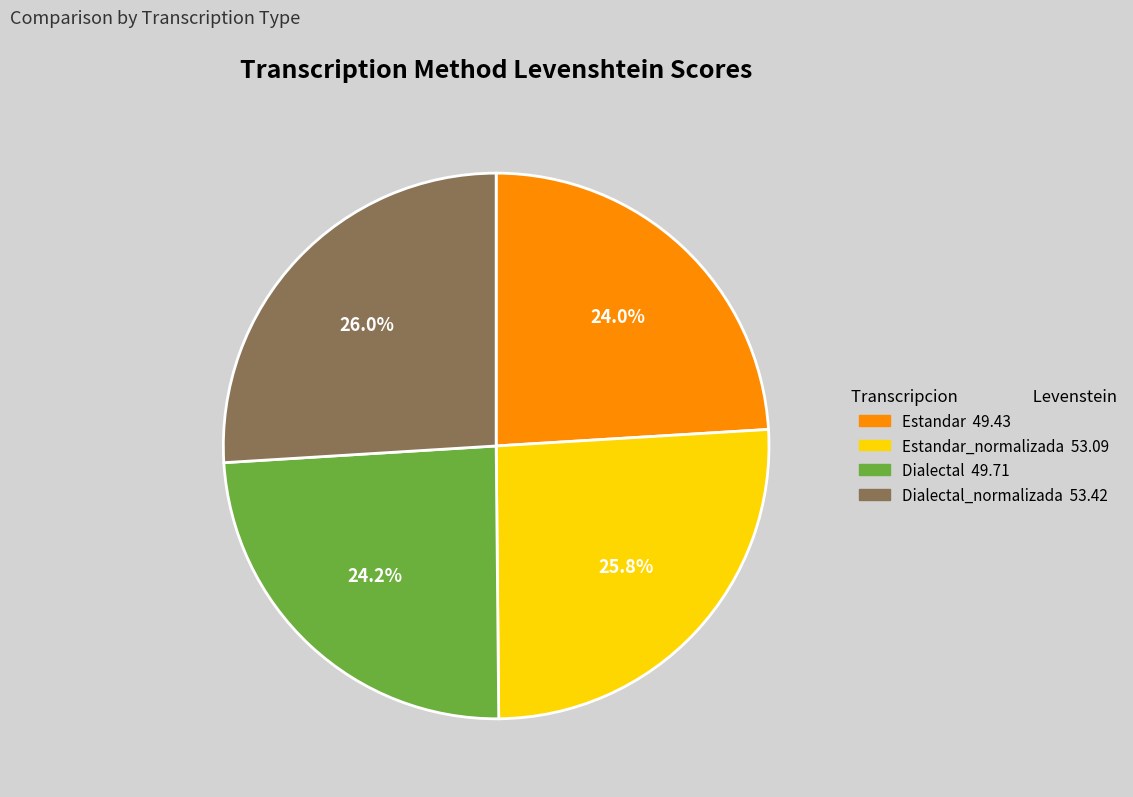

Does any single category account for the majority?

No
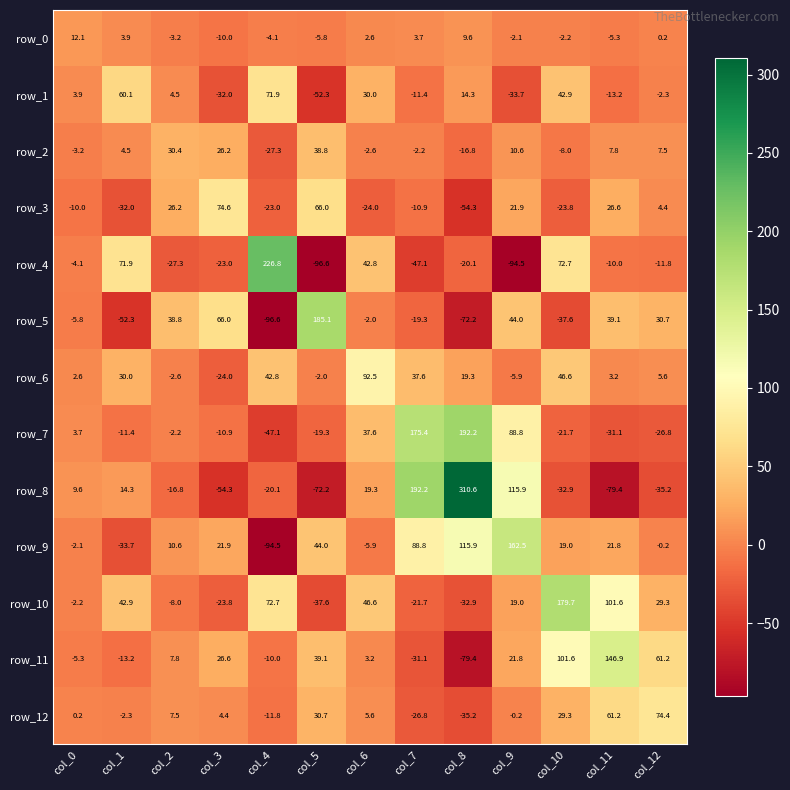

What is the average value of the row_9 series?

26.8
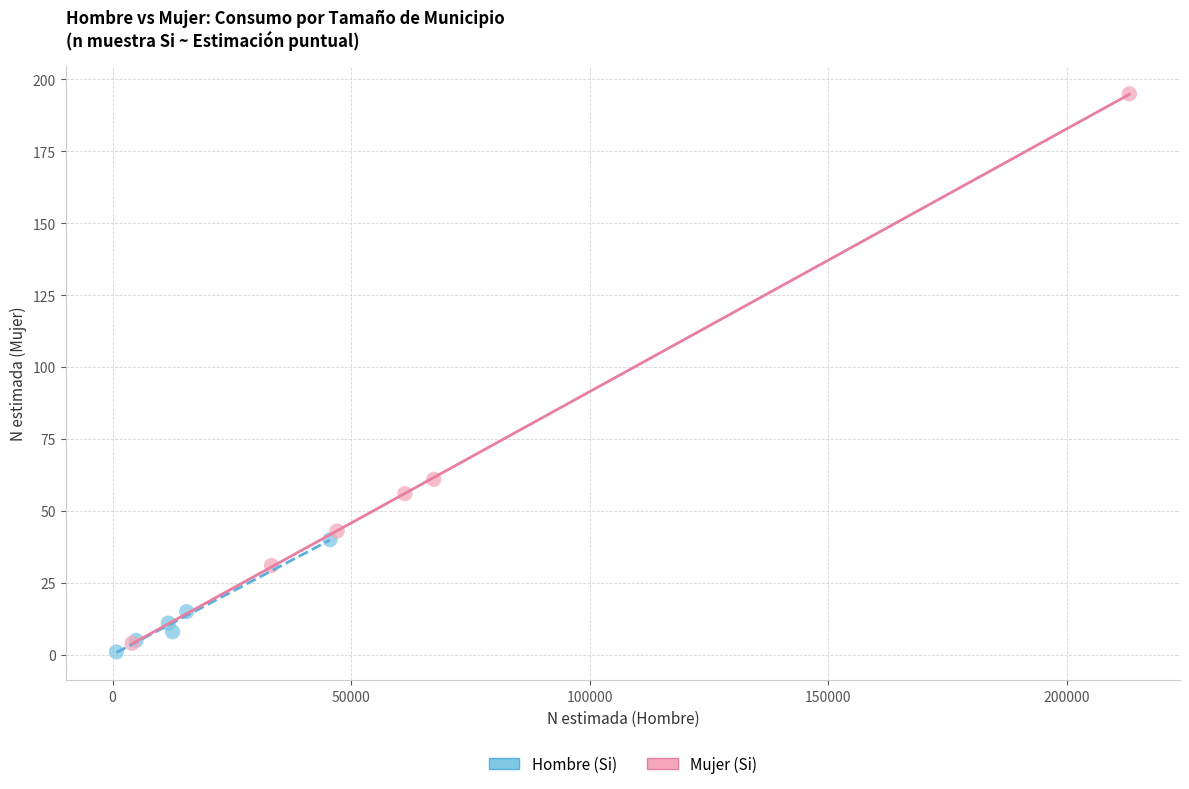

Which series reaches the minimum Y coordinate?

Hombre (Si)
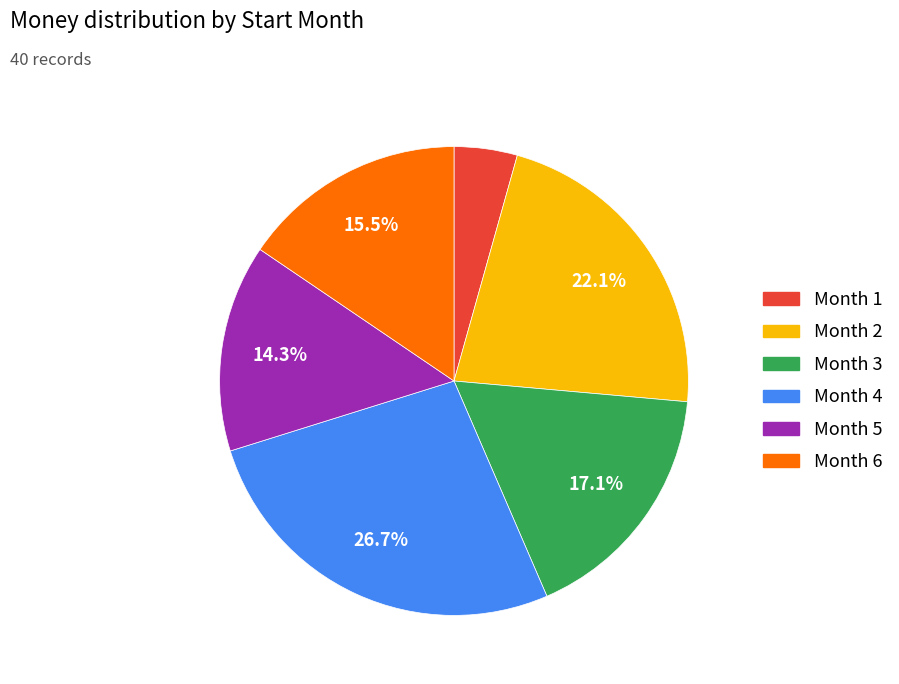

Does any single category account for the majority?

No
---
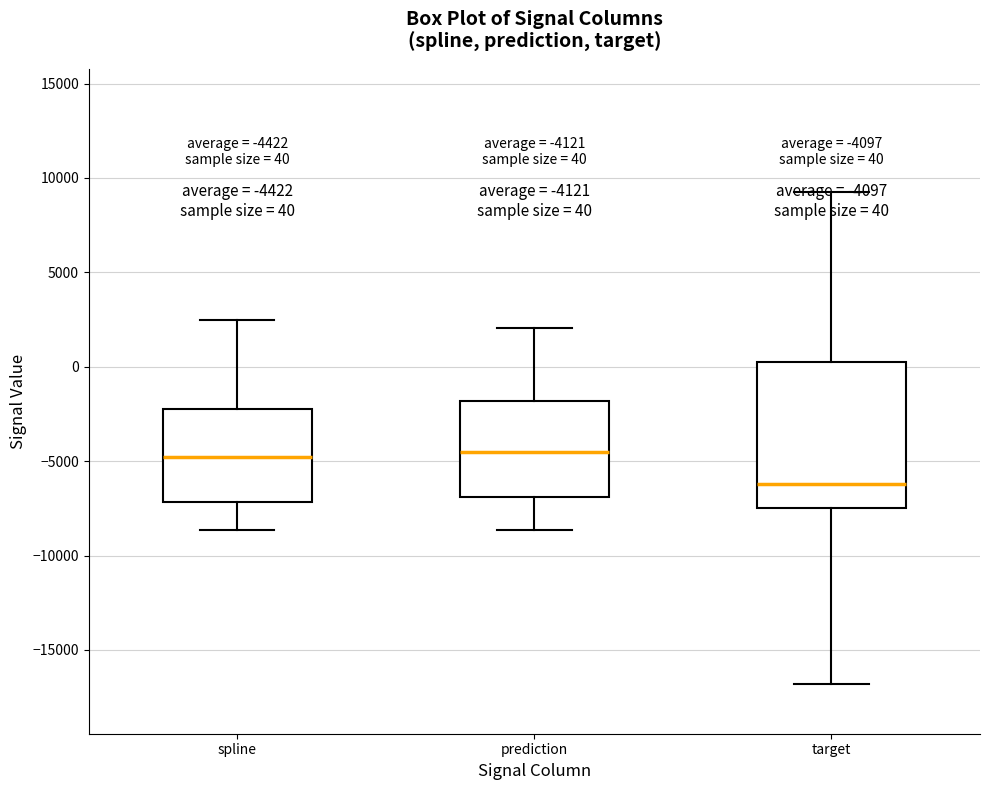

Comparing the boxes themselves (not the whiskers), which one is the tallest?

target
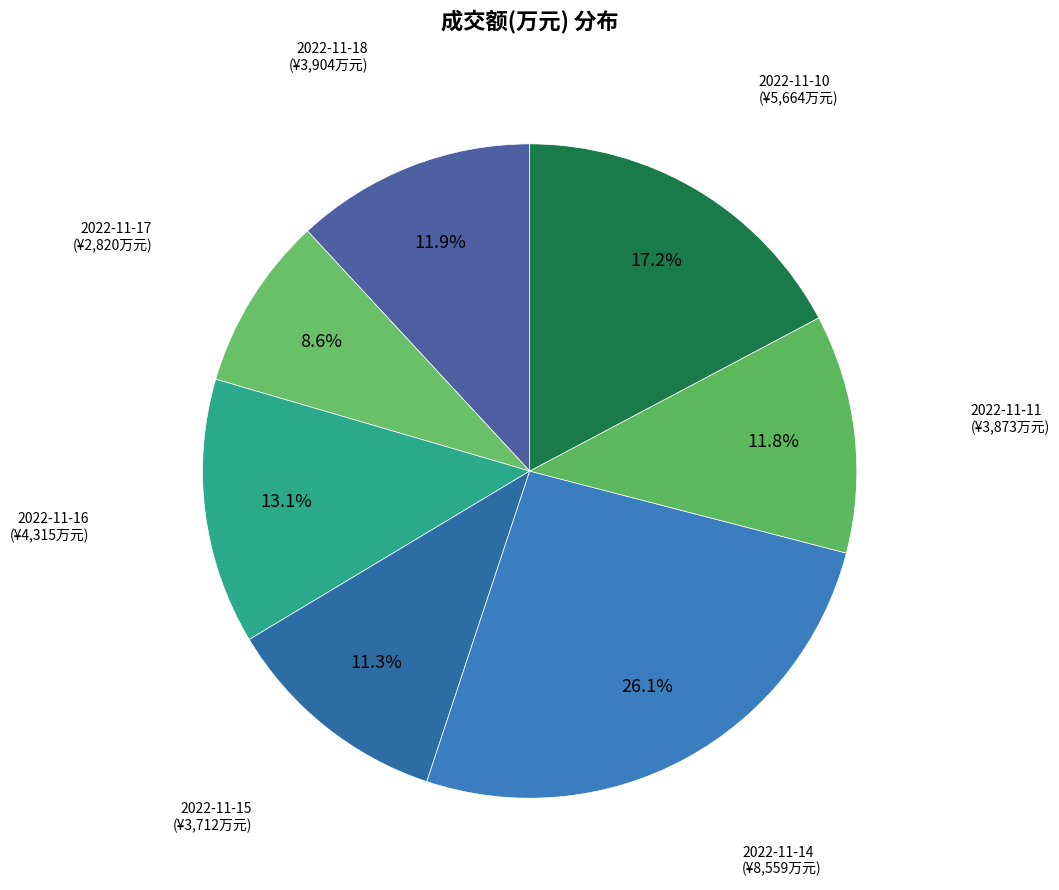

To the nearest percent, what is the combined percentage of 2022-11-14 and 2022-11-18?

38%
...
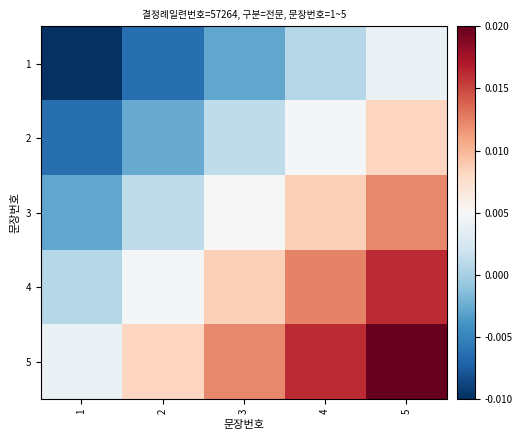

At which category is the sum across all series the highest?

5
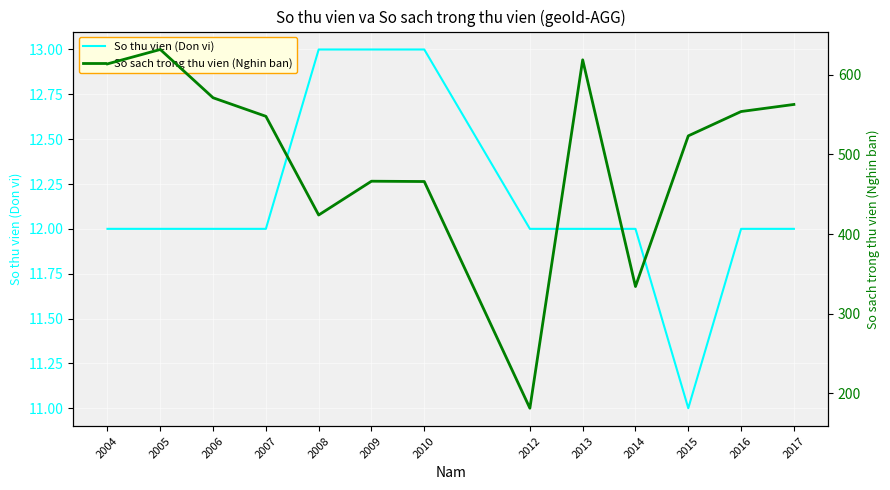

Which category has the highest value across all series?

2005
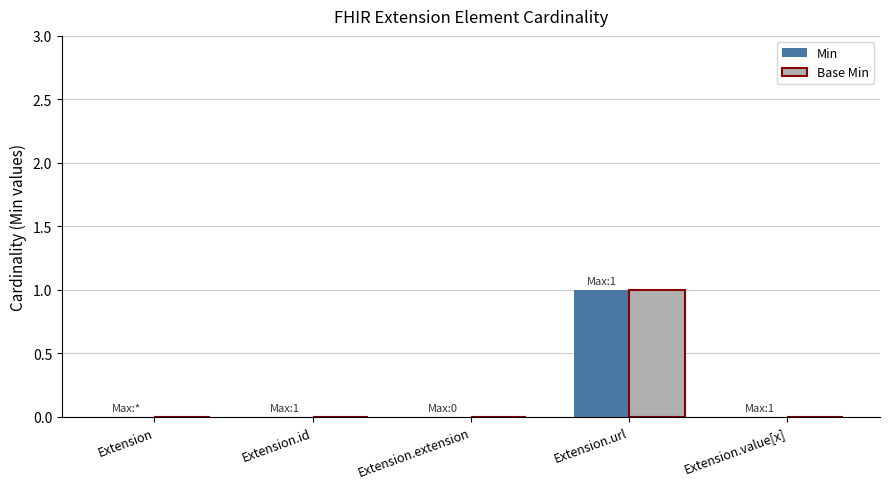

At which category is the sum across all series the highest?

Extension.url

* About this exercise *
Could you quote the records that run from the line containing "Which category has" through the line containing "Extension.url", without the pictures?

* Task solution *
Which category has the highest value across all series?

2005

At which category is the sum across all series the highest?

Extension.url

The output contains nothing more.